■ **REQUIRED WORK**: Please restate every line below exactly, without any pictures.

=== INFORMATION PROVIDED ===

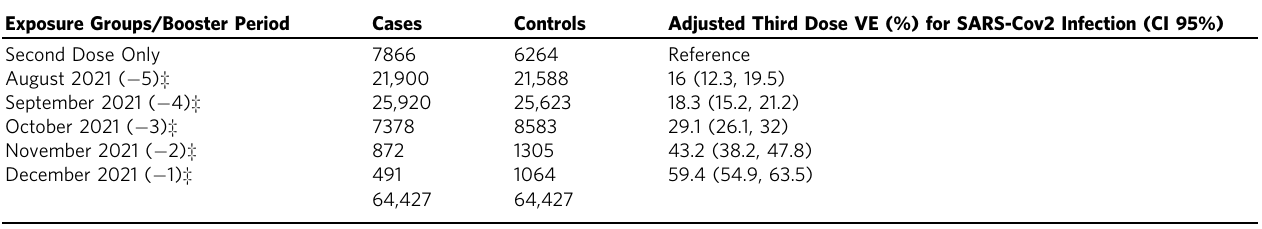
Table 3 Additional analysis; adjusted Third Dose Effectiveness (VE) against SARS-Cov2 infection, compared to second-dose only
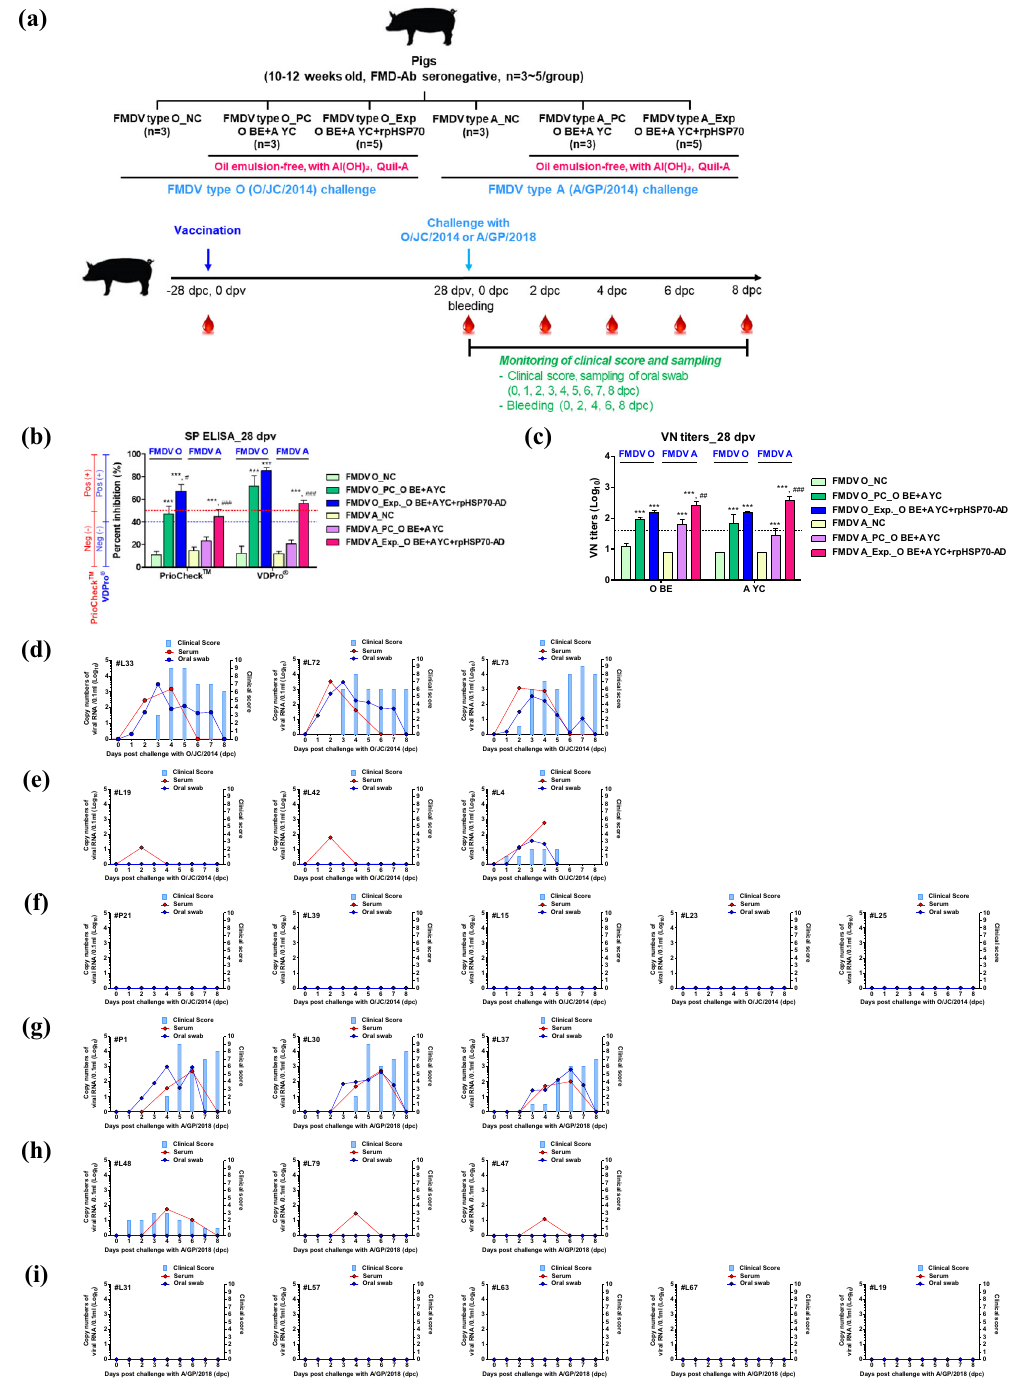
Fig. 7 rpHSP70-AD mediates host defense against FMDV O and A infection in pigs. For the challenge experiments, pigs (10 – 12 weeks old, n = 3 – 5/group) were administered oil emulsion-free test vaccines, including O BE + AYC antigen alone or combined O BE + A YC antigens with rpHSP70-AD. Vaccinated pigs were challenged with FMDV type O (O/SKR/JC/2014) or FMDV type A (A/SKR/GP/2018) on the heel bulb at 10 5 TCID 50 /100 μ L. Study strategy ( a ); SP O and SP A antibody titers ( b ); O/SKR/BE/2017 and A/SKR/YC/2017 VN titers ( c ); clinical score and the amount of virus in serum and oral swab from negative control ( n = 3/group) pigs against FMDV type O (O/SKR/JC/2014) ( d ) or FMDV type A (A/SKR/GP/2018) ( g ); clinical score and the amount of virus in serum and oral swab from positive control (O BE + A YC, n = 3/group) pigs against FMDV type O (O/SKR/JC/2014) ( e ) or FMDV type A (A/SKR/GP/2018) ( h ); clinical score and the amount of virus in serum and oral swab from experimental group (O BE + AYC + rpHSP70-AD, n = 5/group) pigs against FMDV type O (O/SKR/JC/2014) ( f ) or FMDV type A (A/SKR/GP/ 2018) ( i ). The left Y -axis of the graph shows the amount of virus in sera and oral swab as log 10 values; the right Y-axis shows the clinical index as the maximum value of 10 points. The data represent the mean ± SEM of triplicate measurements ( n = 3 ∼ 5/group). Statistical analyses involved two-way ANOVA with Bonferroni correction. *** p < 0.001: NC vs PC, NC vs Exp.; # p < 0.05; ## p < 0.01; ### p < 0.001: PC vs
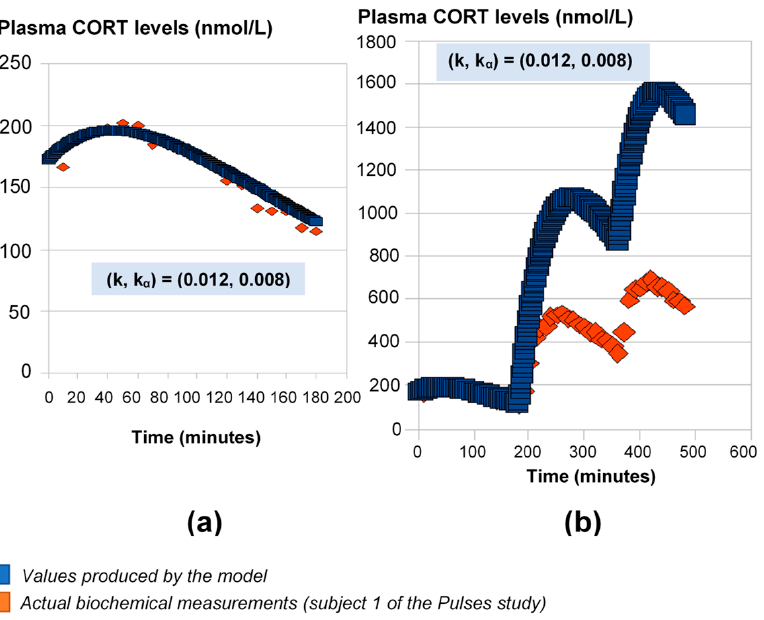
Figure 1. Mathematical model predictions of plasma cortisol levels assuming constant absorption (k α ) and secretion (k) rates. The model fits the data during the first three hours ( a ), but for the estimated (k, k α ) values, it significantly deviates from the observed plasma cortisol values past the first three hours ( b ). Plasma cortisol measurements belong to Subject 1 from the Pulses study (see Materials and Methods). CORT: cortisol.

===

■ **RESPONSE TO THE EXERCISE**:
Table 3 Additional analysis; adjusted Third Dose Effectiveness (VE) against SARS-Cov2 infection, compared to second-dose only
Fig. 7 rpHSP70-AD mediates host defense against FMDV O and A infection in pigs. For the challenge experiments, pigs (10 – 12 weeks old, n = 3 – 5/group) were administered oil emulsion-free test vaccines, including O BE + AYC antigen alone or combined O BE + A YC antigens with rpHSP70-AD. Vaccinated pigs were challenged with FMDV type O (O/SKR/JC/2014) or FMDV type A (A/SKR/GP/2018) on the heel bulb at 10 5 TCID 50 /100 μ L. Study strategy ( a ); SP O and SP A antibody titers ( b ); O/SKR/BE/2017 and A/SKR/YC/2017 VN titers ( c ); clinical score and the amount of virus in serum and oral swab from negative control ( n = 3/group) pigs against FMDV type O (O/SKR/JC/2014) ( d ) or FMDV type A (A/SKR/GP/2018) ( g ); clinical score and the amount of virus in serum and oral swab from positive control (O BE + A YC, n = 3/group) pigs against FMDV type O (O/SKR/JC/2014) ( e ) or FMDV type A (A/SKR/GP/2018) ( h ); clinical score and the amount of virus in serum and oral swab from experimental group (O BE + AYC + rpHSP70-AD, n = 5/group) pigs against FMDV type O (O/SKR/JC/2014) ( f ) or FMDV type A (A/SKR/GP/ 2018) ( i ). The left Y -axis of the graph shows the amount of virus in sera and oral swab as log 10 values; the right Y-axis shows the clinical index as the maximum value of 10 points. The data represent the mean ± SEM of triplicate measurements ( n = 3 ∼ 5/group). Statistical analyses involved two-way ANOVA with Bonferroni correction. *** p < 0.001: NC vs PC, NC vs Exp.; # p < 0.05; ## p < 0.01; ### p < 0.001: PC vs
Figure 1. Mathematical model predictions of plasma cortisol levels assuming constant absorption (k α ) and secretion (k) rates. The model fits the data during the first three hours ( a ), but for the estimated (k, k α ) values, it significantly deviates from the observed plasma cortisol values past the first three hours ( b ). Plasma cortisol measurements belong to Subject 1 from the Pulses study (see Materials and Methods). CORT: cortisol.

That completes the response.